When I was invited to the preview of “Heneral Luna,” I looked out for two scenes: the general’s assassination, and the slap across Buencamino’s face. The former did not disappoint, for its blood, gore and the blocking that resembled the dead gladiators in Juan Luna’s iconic “Spoliarium.” I waited in vain for the slapping scene that I remember vividly from Agoncillo’s classic, “Malolos: Crisis of the Republic” (1960): A Cabinet meeting had reached a heated discussion on autonomy proposed by the US secretary of state, wherein the United States government appoints a governor general for the Philippines, and the Filipinos elect an advisory council. Buencamino was in favor of the proposal, Luna opposed it.
From Agoncillo’s account: “[T]his attitude drew the ire of Luna who accused Buencamino of being a traitor and an autonomist. A heated exchange of words followed. Buencamino, stung by Luna’s pointed accusation, in turn accused Luna of having been responsible for the debacle at Bagbag. Mention of this debacle and his responsibility for it infuriated Luna. He lunged at Buencamino and slapped him across the face, knocking him down. Luna would have continued his attack on Buencamino had not Aguinaldo intervened.”
The scene is missing from “Heneral Luna” because they used Vivencio Jose’s version of the event in his “Rise and Fall of Antonio Luna” (1972): “In the course of their arguments Luna cast a murderous look at Buencamino, the most passionate and incorrigible defender of the autonomy policy of the government. Luna could not conceal his hatred of this autonomist who, he believed, was selling the country to the Americans. Turning to his side, Luna spoke loud enough to be heard in the room: ‘There is another traitor whom we should be permitted to eliminate!’ Stung to the quick, Buencamino fumed: ‘I deny your accusation; as for me, if there is any traitor among all those who form the government and army of the Republic, it is you because if you had not taken the one thousand soldiers armed with Mauser guns from Calumpit in order to subdue General Masardo without permission of the Captain General, until now the American Army would be surrounded at Malolos (sic). This accusation of yours is as false as that denounced by you to Captain General Aguinaldo in relation to my deceased son!’ Upon hearing the Bagbag debacle mentioned, Luna rightly raged. He lunged swiftly at Buencamino. Severino de las Alas, then Secretary of the Interior, caught Luna by the arm and led him away.”

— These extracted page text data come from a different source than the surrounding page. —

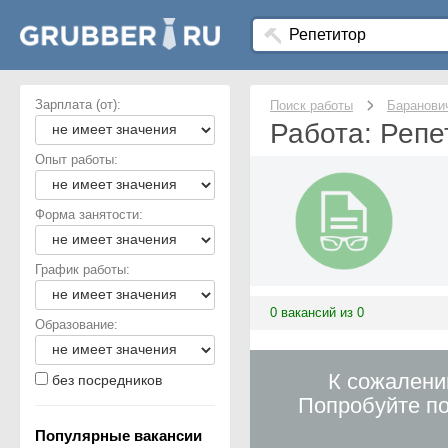
Зарплата (от):
Поиск работы
Баранови
Работа: Репе
Опыт работы:
Форма занятости:
График работы:
0 вакансий из 0
Образование:
К сожалени
без посредников
Попробуйте по
Популярные вакансии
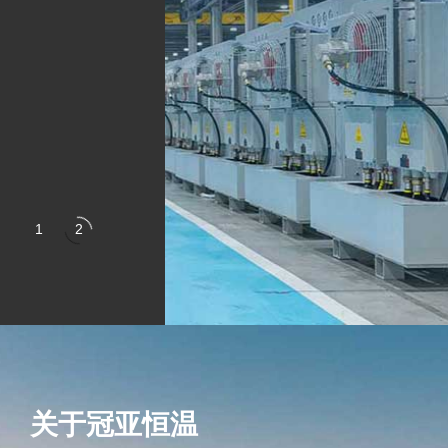
关于冠亚恒温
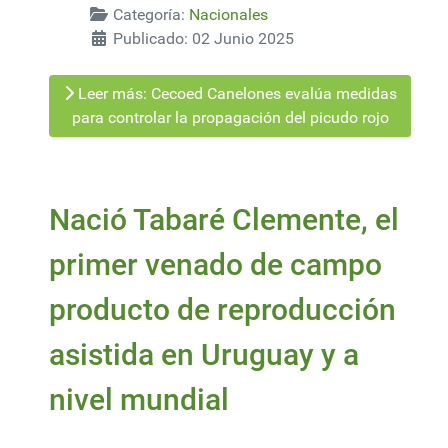
Categoría:
Nacionales
Publicado: 02 Junio 2025
Leer más: Cecoed Canelones evalúa medidas
para controlar la propagación del picudo rojo
Nació Tabaré Clemente, el
primer venado de campo
producto de reproducción
asistida en Uruguay y a
nivel mundial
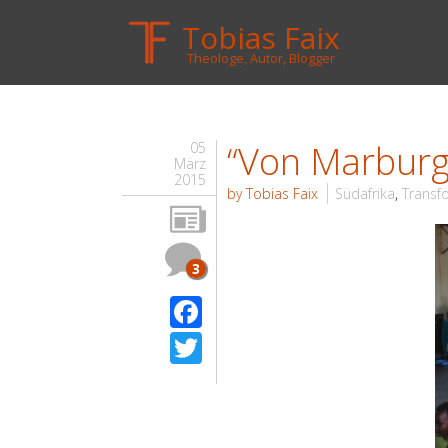
Tobias Faix
Theologe, Autor, Blogger
“Von Marburg
05
März
2015
by Tobias Faix
Südafrika
,
Transf
3
Facebook
Twitter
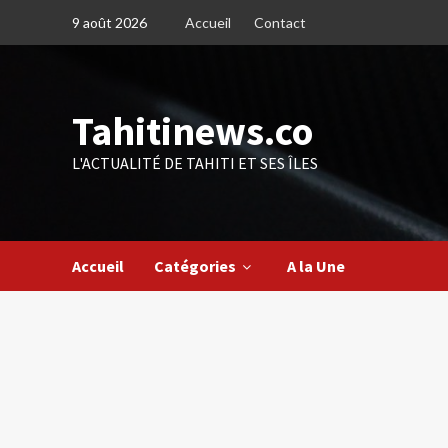
Skip
9 août 2026
Accueil
Contact
to
content
Tahitinews.co
L'ACTUALITÉ DE TAHITI ET SES ÎLES
Accueil
Catégories
A la Une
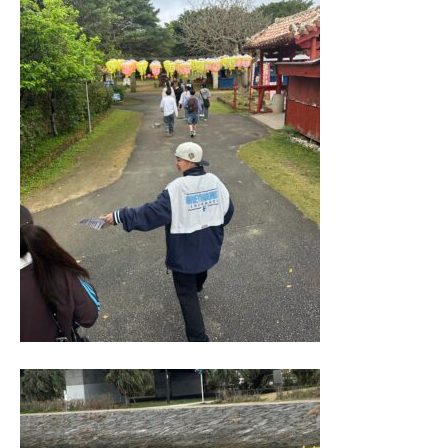
教職員の方へ
個人情報保護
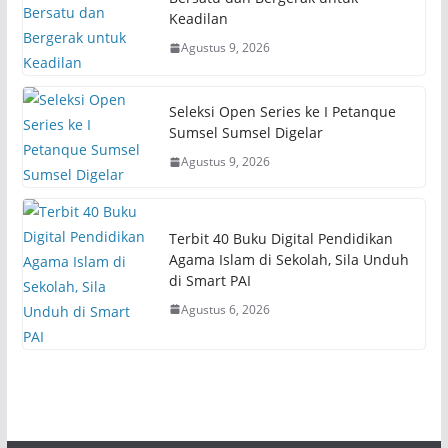
Keadilan
Agustus 9, 2026
Seleksi Open Series ke I Petanque
Sumsel Sumsel Digelar
Agustus 9, 2026
Terbit 40 Buku Digital Pendidikan
Agama Islam di Sekolah, Sila Unduh
di Smart PAI
Agustus 6, 2026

Agoncillo and Jose have two different versions of the same event. How do we decide which is closer to the truth? To the historians, Agoncillo and Jose are “secondary sources” so they seek out the “primary sources” written by participants in or eyewitnesses to the event or an account written closer to the actual event.
In the memoirs of Victor Buencamino, son of Felipe Sr., he said: “Luna stood up to hit my father. Aguinaldo interceded, reminding Luna that he was in the presence of the President of the Philippines, and the incident ended there.”
Emilio Aguinaldo in a number of interviews on the incident repeated that it was he, not De las Alas, who prevented Luna from slapping Buencamino. Aguinaldo’s word should be enough to settle the issue.
But to complicate matters, in his book “A Second Look at America,” published in the United States in 1957 and co-authored by Vicente Albano Pacis, Aguinaldo claims that Luna “violently slapped Buencamino knocking him down. He was about to attack the others as well when I stopped him.”
Unfortunately, there was no slapping. Agoncillo used a tainted source later disowned by Aguinaldo as an unauthorized “autobiography.”